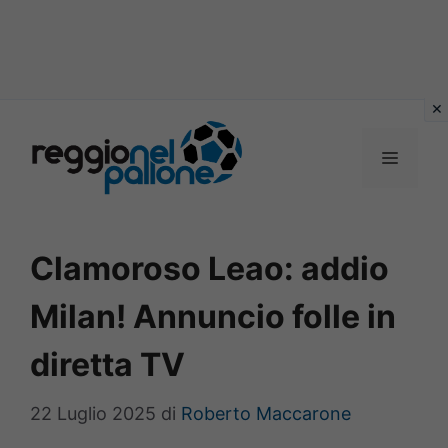
Vai
al
MENU
contenuto
Clamoroso Leao: addio
Milan! Annuncio folle in
diretta TV
22 Luglio 2025
di
Roberto Maccarone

+===+

# Exercise objective
If an entry holds a picture, leave the picture out and repeat the rest exactly.

# Response to this exercise
Vai
al
MENU
contenuto
Clamoroso Leao: addio
Milan! Annuncio folle in
diretta TV
22 Luglio 2025
di
Roberto Maccarone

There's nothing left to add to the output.